Records from a data source:
##########

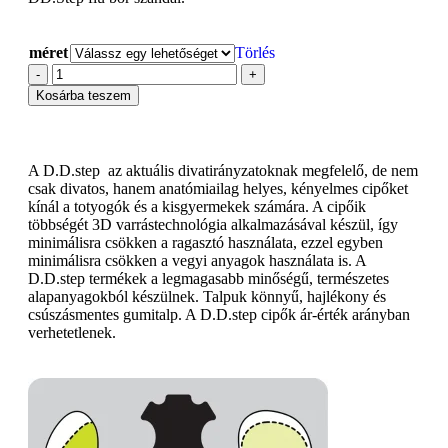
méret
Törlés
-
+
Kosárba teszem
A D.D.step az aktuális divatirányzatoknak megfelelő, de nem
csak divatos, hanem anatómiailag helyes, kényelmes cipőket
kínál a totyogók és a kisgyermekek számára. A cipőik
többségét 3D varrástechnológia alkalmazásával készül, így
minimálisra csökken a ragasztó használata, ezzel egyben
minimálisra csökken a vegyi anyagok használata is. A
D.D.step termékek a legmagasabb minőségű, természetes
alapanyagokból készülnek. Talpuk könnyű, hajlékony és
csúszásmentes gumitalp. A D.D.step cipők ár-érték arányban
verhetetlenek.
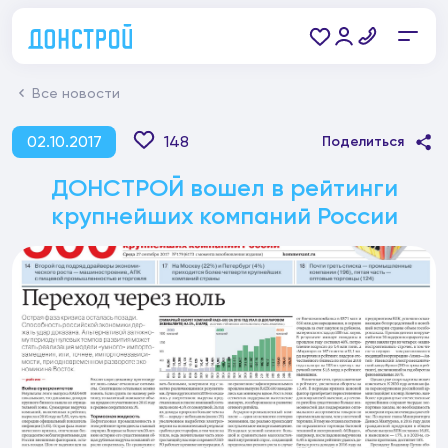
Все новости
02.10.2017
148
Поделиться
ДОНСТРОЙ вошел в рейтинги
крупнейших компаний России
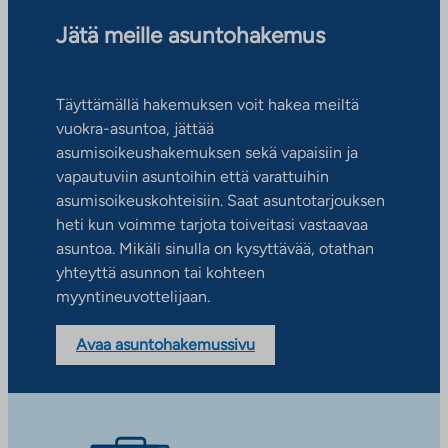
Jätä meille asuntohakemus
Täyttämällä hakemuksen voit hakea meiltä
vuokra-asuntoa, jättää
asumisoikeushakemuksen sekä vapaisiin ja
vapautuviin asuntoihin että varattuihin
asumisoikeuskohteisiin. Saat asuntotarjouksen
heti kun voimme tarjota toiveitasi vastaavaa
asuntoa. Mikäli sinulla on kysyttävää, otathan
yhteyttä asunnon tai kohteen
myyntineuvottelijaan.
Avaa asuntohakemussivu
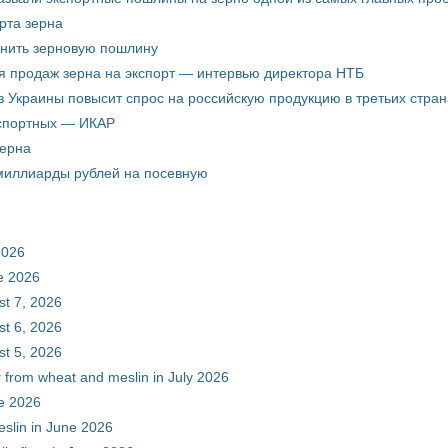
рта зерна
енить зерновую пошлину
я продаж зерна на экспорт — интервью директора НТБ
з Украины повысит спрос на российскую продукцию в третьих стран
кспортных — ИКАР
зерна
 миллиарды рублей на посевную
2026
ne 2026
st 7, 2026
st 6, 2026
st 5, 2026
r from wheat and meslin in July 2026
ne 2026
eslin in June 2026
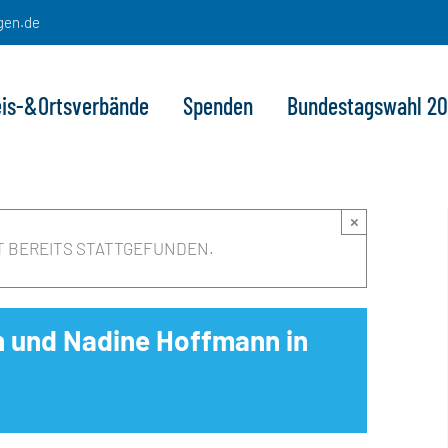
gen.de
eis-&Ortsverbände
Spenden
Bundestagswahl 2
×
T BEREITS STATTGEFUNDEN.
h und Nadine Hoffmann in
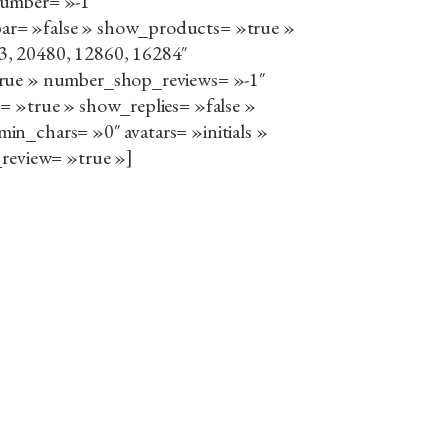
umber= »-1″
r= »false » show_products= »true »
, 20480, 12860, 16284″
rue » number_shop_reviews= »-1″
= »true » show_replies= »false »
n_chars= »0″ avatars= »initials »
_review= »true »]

##########

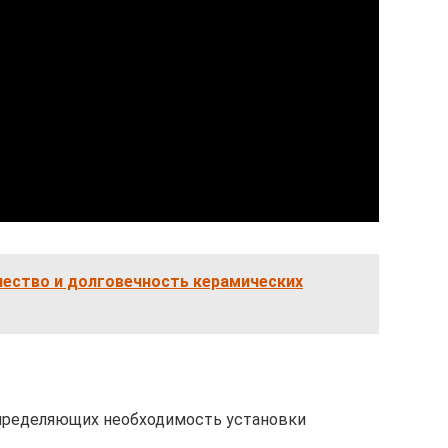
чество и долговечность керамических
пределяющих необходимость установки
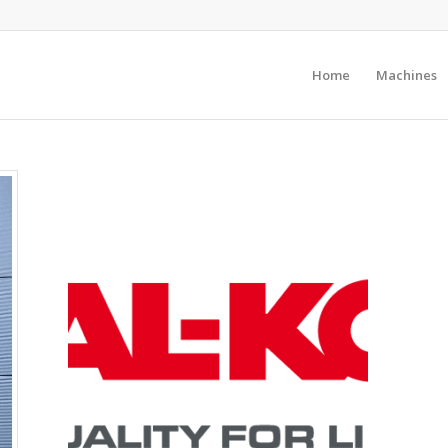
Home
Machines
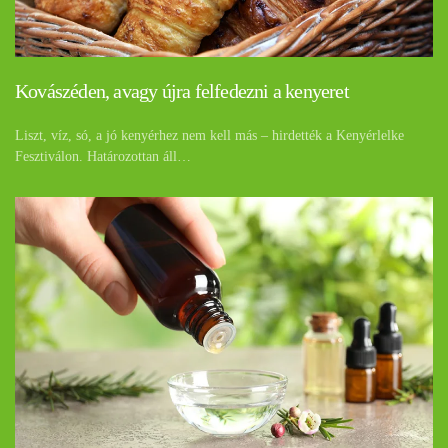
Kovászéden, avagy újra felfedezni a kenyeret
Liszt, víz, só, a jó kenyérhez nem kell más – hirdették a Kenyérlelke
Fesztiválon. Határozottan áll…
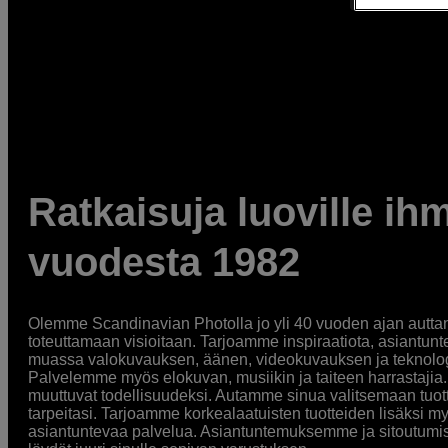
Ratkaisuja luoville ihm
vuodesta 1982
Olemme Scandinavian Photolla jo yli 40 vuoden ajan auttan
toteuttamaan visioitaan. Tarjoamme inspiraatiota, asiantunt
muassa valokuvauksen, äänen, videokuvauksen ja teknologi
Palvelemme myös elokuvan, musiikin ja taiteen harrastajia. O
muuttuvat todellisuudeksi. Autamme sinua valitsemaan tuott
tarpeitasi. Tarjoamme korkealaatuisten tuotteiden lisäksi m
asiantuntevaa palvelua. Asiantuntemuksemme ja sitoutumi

##########

**Requirement:** Going through the data above, return each line with the word "false".

**Solution to the exercise:**
r= »false » show_products= »true »
= »true » show_replies= »false »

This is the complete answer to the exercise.